_INPUT DATA:_

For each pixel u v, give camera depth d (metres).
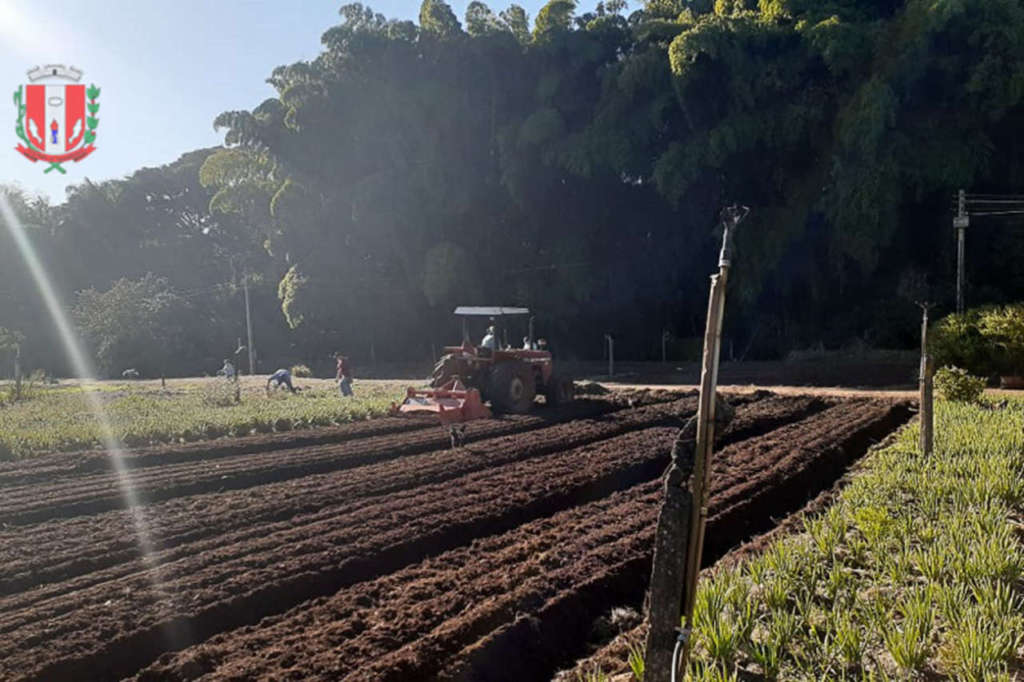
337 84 33.06
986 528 5.96
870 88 22.31
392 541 7.03
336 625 5.36
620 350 33.50
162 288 50.22
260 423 15.16
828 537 6.03
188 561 6.57
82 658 4.86
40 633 5.14
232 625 5.53
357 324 37.75
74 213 54.84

_TASK STATEMENT:_
If pictures appear in the data, omit them and copy all other parts exactly.

_YOUR SOLUTION:_
For each pixel u v, give camera depth d (metres).
337 84 33.06
986 528 5.96
870 88 22.31
392 541 7.03
336 625 5.36
620 350 33.50
162 288 50.22
260 423 15.16
828 537 6.03
188 561 6.57
82 658 4.86
40 633 5.14
232 625 5.53
357 324 37.75
74 213 54.84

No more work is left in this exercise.